I am confused by MP's support of Blockstream, because I thought he was for small blocks and was willing to kill XT to defend the status quo (i.e. Classic):

DA: The people behind ethereum are deceptive, for example everyone with a clue (Adam Back, Gregory Maxwell) knows that there is 0% chance for “CASPER” proof of stake to work, but yet they advertise it.

Note TPTB_need_war was the first person pointing out that Casper wouldn't work in the Ethereum Paradox thread and also on Reddit. Yet MP gives Blockstream credit for TPTB's research.  Angry



So is that interview legitimate? If so that guy gives zero fucks and is a straight internet gangster. Not my type person, but I kinda admire him.

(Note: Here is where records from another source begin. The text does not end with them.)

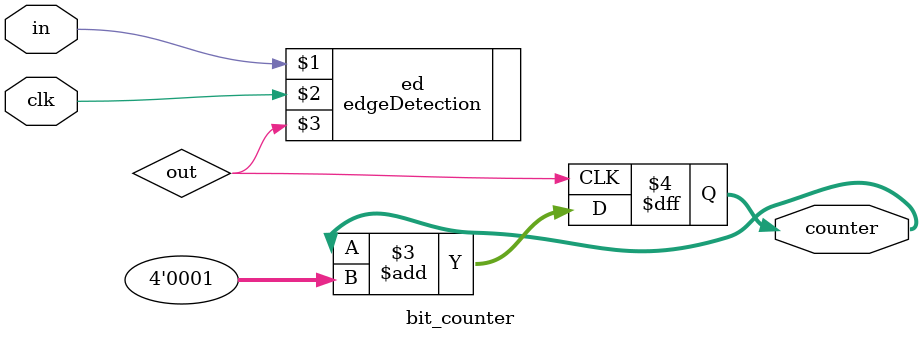
<source format=v>
`timescale 1ns / 1ps


module bit_counter(in, clk, counter);
    input in;
    input clk;
    wire out;
    output reg [3:0] counter;
    edgeDetection ed(in , clk, out);

    always @(posedge out) begin
        if (counter == 4'b1111) counter <= 4'b0000;
        counter <= counter + 4'b0001;
    end
endmodule

</source>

Mircea Popescu (MP) has a core constitution which is that every person should be responsible for themself. And he originally was adamant that he would attack any Bitcoin fork that raised the block size. He also appears to be against shitcoins and he is a Bitcoin maximalist. He sees himself as a defender of anarchism. He also is motivated by profit. I definitely agree with his anarchism/self-responsibility constitution, but if he is supporting Blockstream's Rube Goldberg complexity future-clusterfuck Troika of SegWit, Side-chains, and Lightning Networks then he and I are going to disagree!

GTFO of ETH at $12 while you still can! The deadcat bounce is topping and lower, lower we will go. Because MP is not a bullshitter. And he has very significant BTC resources > 50,000 BTC.